Nice review... especially for your first one. Thanks for sharing.


----------



## ronin11 (Oct 16, 2013)

wolvo: Just watched and you did a great job on the vid; You did very well touching on the various aspects of what most people would be interested in knowing about the P6. Well focused, your voice stayed calm and even throughout, No fumbles on your part. I think the feedramp was changed in '89, but more importantly to talked about what and how the P6 differs from the other guns that you had on hand to compare. The video pointed out that you can put together a 3 holster system for less than $100.00 not to mention the beauty of the single stack grip width vs the double stack...Can't wait to see how the shoting video comes out...Well done...For anyopne interested in a P6, this is a 'must watch'...


----------



## wolverine_173 (May 8, 2013)

ronin11 said:


> wolvo: Just watched and you did a great job on the vid; You did very well touching on the various aspects of what most people would be interested in knowing about the P6. Well focused, your voice stayed calm and even throughout, No fumbles on your part. I think the feedramp was changed in '89, but more importantly to talked about what and how the P6 differs from the other guns that you had on hand to compare. The video pointed out that you can put together a 3 holster system for less than $100.00 not to mention the beauty of the single stack grip width vs the double stack...Can't wait to see how the shoting video comes out...Well done...For anyopne interested in a P6, this is a 'must watch'...

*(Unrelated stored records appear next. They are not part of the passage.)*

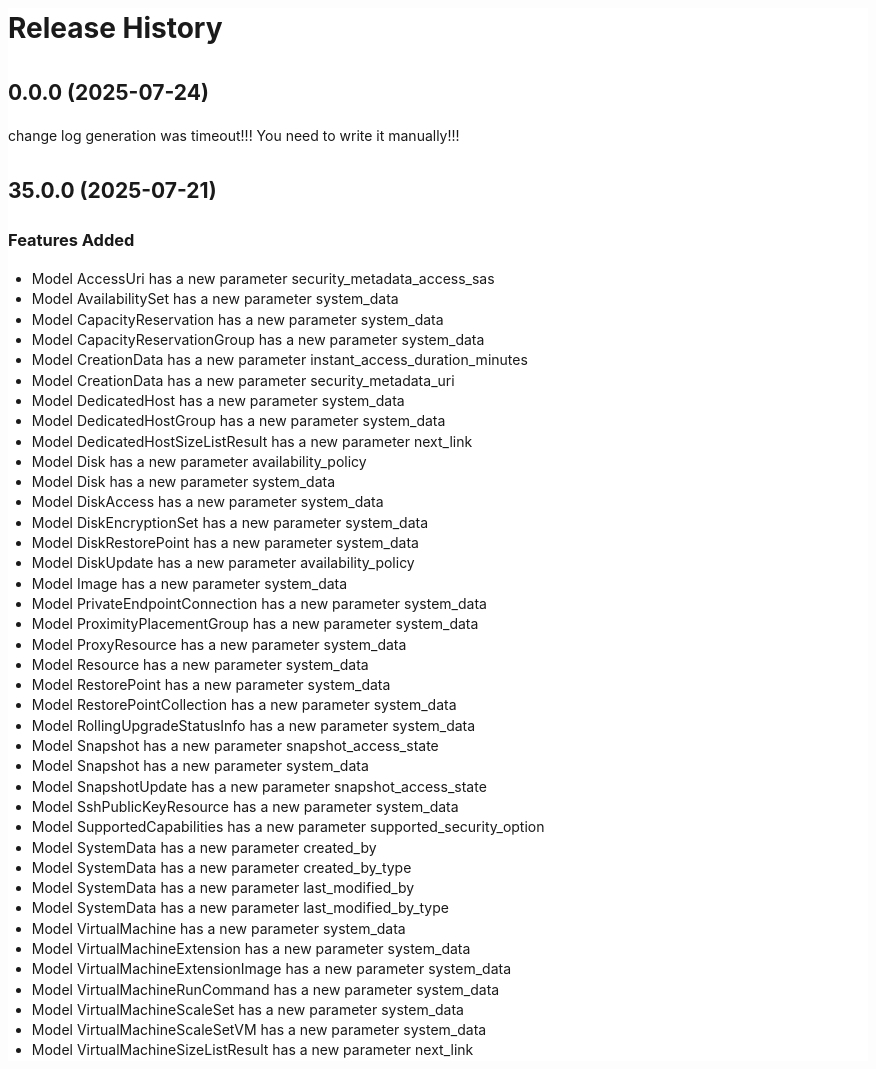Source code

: # Release History

## 0.0.0 (2025-07-24)

change log generation was timeout!!! You need to write it manually!!!

## 35.0.0 (2025-07-21)

### Features Added

  - Model AccessUri has a new parameter security_metadata_access_sas
  - Model AvailabilitySet has a new parameter system_data
  - Model CapacityReservation has a new parameter system_data
  - Model CapacityReservationGroup has a new parameter system_data
  - Model CreationData has a new parameter instant_access_duration_minutes
  - Model CreationData has a new parameter security_metadata_uri
  - Model DedicatedHost has a new parameter system_data
  - Model DedicatedHostGroup has a new parameter system_data
  - Model DedicatedHostSizeListResult has a new parameter next_link
  - Model Disk has a new parameter availability_policy
  - Model Disk has a new parameter system_data
  - Model DiskAccess has a new parameter system_data
  - Model DiskEncryptionSet has a new parameter system_data
  - Model DiskRestorePoint has a new parameter system_data
  - Model DiskUpdate has a new parameter availability_policy
  - Model Image has a new parameter system_data
  - Model PrivateEndpointConnection has a new parameter system_data
  - Model ProximityPlacementGroup has a new parameter system_data
  - Model ProxyResource has a new parameter system_data
  - Model Resource has a new parameter system_data
  - Model RestorePoint has a new parameter system_data
  - Model RestorePointCollection has a new parameter system_data
  - Model RollingUpgradeStatusInfo has a new parameter system_data
  - Model Snapshot has a new parameter snapshot_access_state
  - Model Snapshot has a new parameter system_data
  - Model SnapshotUpdate has a new parameter snapshot_access_state
  - Model SshPublicKeyResource has a new parameter system_data
  - Model SupportedCapabilities has a new parameter supported_security_option
  - Model SystemData has a new parameter created_by
  - Model SystemData has a new parameter created_by_type
  - Model SystemData has a new parameter last_modified_by
  - Model SystemData has a new parameter last_modified_by_type
  - Model VirtualMachine has a new parameter system_data
  - Model VirtualMachineExtension has a new parameter system_data
  - Model VirtualMachineExtensionImage has a new parameter system_data
  - Model VirtualMachineRunCommand has a new parameter system_data
  - Model VirtualMachineScaleSet has a new parameter system_data
  - Model VirtualMachineScaleSetVM has a new parameter system_data
  - Model VirtualMachineSizeListResult has a new parameter next_link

thanks for the feedback, If you guys do like it a thumbs up would be appreciated. And if you want any review on other guns or knives that i have in the videos let me know and ill do it


----------



## wolverine_173 (May 8, 2013)

Feedback is appreciated, if you like it a thumbs up or subscribe would be awesome too and ill make some more vids and try to improve on them. I also have acess to gopro for shooting vids. And friends will let me borrow their guns for reviews and shooting. Including mp shield, ruger sr9, cz, sig p226, ruger gp100 6in barrel and probably some others


----------



## wolverine_173 (May 8, 2013)

Here is a little run and gun from about a year ago. Ill be using a gopro this week and have a much better shooting vid on the way

Sig P6 Target Practice - YouTube


----------



## wolverine_173 (May 8, 2013)

Im gonna shoot the P6 tomorrow and see how accurate I can be. Ill take a pic of the target for you guys, although, im in need to practice, we will see how I do


----------



## wolverine_173 (May 8, 2013)

more shooting

Sig P6 Balloon Range - YouTube


----------



## wolverine_173 (May 8, 2013)

links working again


----------